Declaração está presente em pedido à Corte que desencadeou a operação “Akuanduba”, no último 9 de maio, que investiga exportação ilegal de madeira e teve como alvo o chefe da pasta e o presidente do Instituto Brasileiro de Meio Ambiente (Ibama), Eduardo Bim. Salles é investigado por corrupção, formação de quadrilha e lavagem de dinheiro. 

A ação da PF, autorizada por Alexandre de Moraes, cumpriu 35 mandados de busca e apreensão em Brasília, São Paulo e no Pará. Dez gestores do Ministério do Meio Ambiente e do Ibama foram afastados à época.

“Vou fazer aqui uma manifestação de surpresa com essa operação, que eu entendo exagerada, desnecessária. Até porque todos, não só o ministro, como todos os demais que foram citados e foram incluídos nessa investigação estiveram sempre à disposição para esclarecer quaisquer questões. O Ministério do Meio Ambiente, desde o início da gestão, atua sempre com bom senso, respeito às leis, respeito ao devido processo legal”, alegou o ministro no dia da operação.
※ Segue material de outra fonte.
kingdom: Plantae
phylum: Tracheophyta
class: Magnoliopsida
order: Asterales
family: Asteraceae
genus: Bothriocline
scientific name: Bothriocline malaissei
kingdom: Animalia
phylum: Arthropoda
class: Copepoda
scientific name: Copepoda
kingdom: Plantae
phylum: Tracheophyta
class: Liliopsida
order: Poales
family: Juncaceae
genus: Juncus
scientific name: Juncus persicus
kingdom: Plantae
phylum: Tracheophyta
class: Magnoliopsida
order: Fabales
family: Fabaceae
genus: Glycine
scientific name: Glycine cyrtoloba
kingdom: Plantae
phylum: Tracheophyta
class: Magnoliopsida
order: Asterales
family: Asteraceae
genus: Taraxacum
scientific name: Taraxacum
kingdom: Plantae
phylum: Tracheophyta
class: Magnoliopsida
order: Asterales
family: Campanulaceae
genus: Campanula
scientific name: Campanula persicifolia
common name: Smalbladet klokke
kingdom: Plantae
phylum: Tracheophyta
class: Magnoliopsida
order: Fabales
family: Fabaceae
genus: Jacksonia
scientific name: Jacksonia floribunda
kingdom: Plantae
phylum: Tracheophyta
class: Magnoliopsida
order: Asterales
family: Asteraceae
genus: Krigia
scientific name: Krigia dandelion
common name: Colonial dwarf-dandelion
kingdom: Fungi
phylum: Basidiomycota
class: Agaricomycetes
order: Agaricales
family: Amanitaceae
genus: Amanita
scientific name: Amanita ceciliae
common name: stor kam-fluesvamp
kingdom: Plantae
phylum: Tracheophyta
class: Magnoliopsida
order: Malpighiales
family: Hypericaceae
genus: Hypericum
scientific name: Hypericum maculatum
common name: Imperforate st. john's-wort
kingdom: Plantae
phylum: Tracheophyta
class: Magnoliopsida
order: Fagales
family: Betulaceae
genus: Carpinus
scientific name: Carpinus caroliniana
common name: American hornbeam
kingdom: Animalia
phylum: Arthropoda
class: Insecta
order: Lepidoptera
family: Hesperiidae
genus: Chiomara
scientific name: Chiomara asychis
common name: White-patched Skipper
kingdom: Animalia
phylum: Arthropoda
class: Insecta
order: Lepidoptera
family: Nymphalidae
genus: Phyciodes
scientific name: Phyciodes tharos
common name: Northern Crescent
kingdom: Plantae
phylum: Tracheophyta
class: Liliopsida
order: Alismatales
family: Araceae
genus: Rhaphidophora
“Restou mais que demonstrado que, na sequência da aprovação desse documento e revogação da norma, servidores que atuaram em prol das exportadoras foram beneficiados pelo Ministro com nomeações para cargos mais altos, ao passo que servidores que se mantiveram firmes em suas posições técnicas, foram exonerados por ele”, narra o documento da PF encaminhado ao ministro Alexandre de Moraes.